Un homme au bras tendu
Battant le crawl
Ou dressant le mât d’un bateau perdu…
Un homme en comédien-brouillon
De radeau médusé…
En déraison
Sous le grand chapiteau du ciel,
Cet homme essaie de rire aux chahuts d’un roulis
Mortel,
Au-dessus, en-dessous
De son corps allongé.
C’est un nageur clownesque intermittent     
Qui se glisse entre deux abîmes…
Les brouillons de la mer,
À fleur d’écume, on les dirait
Un compromis de semence et de sciure.
 Peu s’en faut que l’écume
Au plus intime et secret de son corps
Ne déclenche un complot furtif et barbelé
Contre sa tentative éperdue de gagner
Le large
En traversant les douleurs de sa vie.
Pour ce nageur,
Il n’y aura aucun cessez-le-feu.
La mer efface odieusement
Ce que son corps inscrit d’écriture en appel.

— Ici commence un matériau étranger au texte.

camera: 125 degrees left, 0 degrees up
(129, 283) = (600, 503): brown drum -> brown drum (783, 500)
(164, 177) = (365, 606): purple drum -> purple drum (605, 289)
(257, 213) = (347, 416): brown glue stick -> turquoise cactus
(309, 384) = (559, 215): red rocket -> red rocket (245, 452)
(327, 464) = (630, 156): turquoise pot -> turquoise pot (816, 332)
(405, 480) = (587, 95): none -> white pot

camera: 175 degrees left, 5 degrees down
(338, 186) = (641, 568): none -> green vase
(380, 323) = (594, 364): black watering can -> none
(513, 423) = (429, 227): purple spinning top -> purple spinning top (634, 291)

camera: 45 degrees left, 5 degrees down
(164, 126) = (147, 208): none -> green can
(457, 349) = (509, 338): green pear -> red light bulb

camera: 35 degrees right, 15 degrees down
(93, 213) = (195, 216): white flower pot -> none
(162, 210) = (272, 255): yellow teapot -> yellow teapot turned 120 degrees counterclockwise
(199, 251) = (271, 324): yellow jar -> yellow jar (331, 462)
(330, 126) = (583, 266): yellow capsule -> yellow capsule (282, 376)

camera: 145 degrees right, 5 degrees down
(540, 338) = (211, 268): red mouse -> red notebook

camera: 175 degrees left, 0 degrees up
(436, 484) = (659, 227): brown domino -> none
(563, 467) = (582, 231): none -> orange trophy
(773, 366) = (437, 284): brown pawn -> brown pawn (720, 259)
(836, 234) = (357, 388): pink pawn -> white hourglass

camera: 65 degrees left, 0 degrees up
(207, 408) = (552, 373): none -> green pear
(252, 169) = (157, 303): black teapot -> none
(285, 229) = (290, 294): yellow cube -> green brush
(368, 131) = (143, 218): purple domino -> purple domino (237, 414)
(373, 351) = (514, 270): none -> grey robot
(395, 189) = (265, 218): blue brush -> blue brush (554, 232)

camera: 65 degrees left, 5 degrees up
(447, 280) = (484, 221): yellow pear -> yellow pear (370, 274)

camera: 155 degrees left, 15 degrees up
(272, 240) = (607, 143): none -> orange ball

Sur le sable, il continuera
Son jeu de funambule
Applaudi par les goélands.  
                          
LA MOUCHE
Nuage empoisonné
Ombres des morts cloués vivants
Sur les murs de la ville
Éclats d’une blancheur atroce.
 Durablement la nuit des origines
Et son déluge...
 Exploit-venin du jour
Ciel endeuillé par des ricochets veufs…
 Née autrefois dans la tête d’un mort
Toute mémoire est une mouche
Irréversible
Un ricochet sur l’écho des cadavres.
Un ciel de proie contient
Plus de gisants fossilisés
Que de palpitations d’étoiles
Et l’avenir plus de corps monstrueux
Que de Lumière.
L’absence est du temps mort
Qui joue les métastases.
J’aurai beau déguiser ma vue
Fermer ma bouche à des vrombissements
De langue morte
Une mouche y pondra son carnaval funèbre.